**Aim of the exercise**
Carry on the artist's blog about sculpture and installation from its final sentence.

**Document segment**

● ● ● ● ● ● ●

Artwork
Cheeseburn – Exhibition
Cheeseburn are holding an exhibition showing the shortlist of artists in the run for North East Young Sculptor of the Year Award. The artists (including myself) were given £300 to develop a proposal for a sculpture that would be installed in the grounds of Chesseburn. All the proposed artworks have their own identity and all show potential to win. Excluding my own entry, my favourite piece is by Anthony Hensman, with his proposal discussing the link between the physical world and the theoretical space. Hensman aims to install a series of concrete doorways, all barely within touching distance, and the inside layered with polished copper plates. This doorway is to create a link, a portal our conscious perception, the natural world, and a plausible infinity.
To vote for your favourite, follow the link to the facebook voting.
Choi Keeryong – Artist Talk
I recently attended an artist talk which featured Choi Keeryong and his glass artwork. Keeryong works with the theme of ‘aesthetics of the cultural uncanny’ and how moving country has affected his life. Keeryong explained that he had a language barrier and that it affects him through day to day life; and how he uses his disadvantage as an advantage.
One of keeryong’s pieces that really grabbed my attention was ‘3rd Battalion 11th Company 1st platoon’ (2007). This piece exhibited a set of glass military helmets, all lined up in formation. The glass of the helmets where coloured in basic dark green, but the viewer could still see through the glass. Under the glass where civilian clothing, wrapped in brown parcel paper tied with sting. The reason behind the clothes was because the country where Keeryong was born, they have a tradition that when you graduate through military training, you removed you civilian clothing o transition to military uniform; this transition gives the graduated a new identity while leaving behind the old one. The civilian clothes are then sent to the families of the graduate, to notify the family that they have passed.
I’m very intrigued by this cultural experience, and how Keeryong has displayed it. The clothes representing the person underneath the uniform, and that you can barely see the clothes through the glass. The room in which this piece was exhibited was a small compact room, the reason for the room was to give the viewer the feeling of leading the troops to war, or to give commands. I’m just so intrigued in the cultural difference and the intimate relation of identities.
End of Project Statement
My main medium to work in is sculptural-installation, and the use of a large open space. I prefer to work on a piece which you can hold and touch and even possibly walk through. Working on installations allows me to express myself in ways which other methods cannot; I am a maker, a builder, a craftsman, and therefore I crave the open space of a studio.
The ‘theme’ that I work with is the exploration of space, the way which we move through the environment, and how we interact with different obstacles. When I come to make a piece, I don’t plan every step, I start with a simple plan of where I may start and maybe how it might look. Once I get started with an installation, there is no limit for what the piece will become. This is why I call it the exploration of space, as it’s my exploration through the space, and I show you how I made the journey with the installation itself.

● ● ● ● ● ● ●

**Dataset section**
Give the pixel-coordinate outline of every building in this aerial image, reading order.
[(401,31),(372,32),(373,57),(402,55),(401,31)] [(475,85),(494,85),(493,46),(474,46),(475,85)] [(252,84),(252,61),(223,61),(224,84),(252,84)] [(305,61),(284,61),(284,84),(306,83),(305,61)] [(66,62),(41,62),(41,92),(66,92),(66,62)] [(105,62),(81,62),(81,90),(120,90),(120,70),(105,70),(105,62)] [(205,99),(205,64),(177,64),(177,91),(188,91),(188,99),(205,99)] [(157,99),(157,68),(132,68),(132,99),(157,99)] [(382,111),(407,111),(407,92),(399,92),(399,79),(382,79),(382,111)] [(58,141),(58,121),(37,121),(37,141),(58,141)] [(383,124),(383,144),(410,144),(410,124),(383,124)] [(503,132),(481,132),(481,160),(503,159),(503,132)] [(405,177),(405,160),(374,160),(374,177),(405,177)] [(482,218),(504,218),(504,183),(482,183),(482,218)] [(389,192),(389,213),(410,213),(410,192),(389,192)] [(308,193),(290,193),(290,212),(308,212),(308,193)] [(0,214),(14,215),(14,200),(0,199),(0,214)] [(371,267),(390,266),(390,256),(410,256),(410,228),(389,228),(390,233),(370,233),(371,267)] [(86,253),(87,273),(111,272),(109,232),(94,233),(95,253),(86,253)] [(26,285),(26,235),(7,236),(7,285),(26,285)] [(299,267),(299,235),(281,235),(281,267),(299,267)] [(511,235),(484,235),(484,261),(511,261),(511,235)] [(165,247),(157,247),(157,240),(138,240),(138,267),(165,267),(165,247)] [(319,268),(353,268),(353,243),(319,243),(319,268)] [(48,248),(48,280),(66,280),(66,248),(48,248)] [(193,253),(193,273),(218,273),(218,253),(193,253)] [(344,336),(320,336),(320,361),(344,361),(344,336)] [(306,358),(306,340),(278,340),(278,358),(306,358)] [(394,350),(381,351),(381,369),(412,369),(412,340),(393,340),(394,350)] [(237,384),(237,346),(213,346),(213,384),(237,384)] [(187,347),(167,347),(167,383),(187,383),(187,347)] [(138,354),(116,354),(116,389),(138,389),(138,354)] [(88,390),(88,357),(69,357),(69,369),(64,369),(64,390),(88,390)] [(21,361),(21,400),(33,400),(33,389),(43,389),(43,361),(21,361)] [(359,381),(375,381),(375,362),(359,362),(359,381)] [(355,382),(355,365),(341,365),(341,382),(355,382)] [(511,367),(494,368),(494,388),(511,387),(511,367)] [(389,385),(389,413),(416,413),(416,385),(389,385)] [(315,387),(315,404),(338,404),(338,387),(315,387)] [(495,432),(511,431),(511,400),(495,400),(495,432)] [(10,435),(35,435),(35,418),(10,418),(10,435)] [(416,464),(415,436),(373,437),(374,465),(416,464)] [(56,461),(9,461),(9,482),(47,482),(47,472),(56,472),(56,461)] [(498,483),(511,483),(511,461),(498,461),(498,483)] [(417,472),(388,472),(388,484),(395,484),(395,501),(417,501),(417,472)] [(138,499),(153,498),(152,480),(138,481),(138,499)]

● ● ● ● ● ● ●

**Task answer**
My ideas are influenced by many artists, but the main one is Tomas Saraceno and the way he turns a space into an interactive piece. After being influenced by Saraceno, I have developed my own method and practice.
I hope to continue to expand my practice in many ways, and to explore even more possibilities.
Project Two – Final Piece
Hi everyone! This is my final piece and also my exhibition piece for Project Two. Unfortunately the exhibit has been and gone, but here are some photo’s of my piece at the exhibit. I will be posting a full catalog of the exhibit later on.
This project has evolved over time from wanting to create my own imaginary world, to wanting to explore space through interactivity. This project is a continuation from project one, and has become something else in its own rights. I had a lot of fun during this project and I’m so happy from the outcome. I can’t wait for my second year at university where I’ll have even more freedom to make what I want.
As always, I hope you enjoy.
Project Two – Installation #3
Hi everyone! This is the third installation for this particular project.
I have placed hooks within my space to create permanent fixtures to design installations; once made and documented, the installation is removed from the space and the fixtures are used for another installation/design. This is the third installation in this space, so I decided to be a bit more adventurous. I used the same method as I did in the first installation by just going for broke and letting the installation tell me where to go. But with this one I made a path way for the viewer to walk through the installation. Allowing the viewer to experience the installation from new perspectives and angles.
This project (Project Two) was carried forward from Project One. The idea being about creating a space/environment of my own imagination/creation, this then lead to wanting to explore space and involve interactivity. Project Two is now lead by the desire to create an interactive installation which explores its environment and develops its own world/space, allowing the viewer to walk through and experience the space thus interacting with it.
These are some of my documentation of the installation.
As always, I hope you enjoy.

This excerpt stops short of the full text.